I’ve been a fan of Anne Tyler’s novels from the get-go. She writes about my kind of people and the place I lived in for most of my life. I slip into her stories as though they’d been tailored just for me—and never more so than with this latest book.
Assistant head in one of those posh private schools Baltimore is known for, Gail is shocked one Friday morning when her boss discloses that she’s decided to retire, and the new head is bringing her own assistant with her. Gail’s response is to simply walk out of the school, leaving everything behind her.
She thinks that maybe she could go back to teaching math somewhere, but first she must deal with her daughter’s wedding on Saturday. The future mother-in-law has taken over arranging everything, and Gail feels obliged to leave her to it since the in-laws are paying for everything.
Her boss says Gail lacks people skills, but she does have a sharp eye and a tart tongue. I found myself snorting with laughter over her asides, laughing more at myself than at her. “I wondered why it was that I had so many irritating people in my life.” She reminds me of my grandmother when she was feeling cranky. She reminds me of myself.
It is Gail’s voice as narrator that truly carries the story and makes it impossible to put down. She may hide her emotions from others but she’s scrupulously open when it comes to her own thoughts. She says, “Sometimes when I find out what’s on other people’s minds I honestly wonder if we all live on totally separate planets.”
Just as she is settling into her day at home, the doorbell rings and it is her ex-husband Max, who’s brought along a cat he is fostering and thus cannot stay with his daughter; her fiancé is allergic.

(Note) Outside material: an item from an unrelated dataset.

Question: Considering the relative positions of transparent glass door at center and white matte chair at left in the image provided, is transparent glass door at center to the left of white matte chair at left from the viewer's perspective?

Thus begins three days of the two of them bumping up against each other, falling into familiar patterns and even developing new in-jokes.
The marriage of your only child rouses echoes of the past, in Gail’s case exacerbated by one of her former boyfriends turning up at the wedding. We gradually come to understand how Gail and her family got to where they are now and what choices they are going to have to make.
One of the things I’ve always loved about Anne Tyler’s books is her compassion for her characters, all of them. I truly felt that I knew Gail and commiserated with her as she tries to find her footing in a changing world. I’m charmed by this portrait of a marriage, odd and bumpy and interrupted as has been through the years.
Do you have a favorite Anne Tyler book?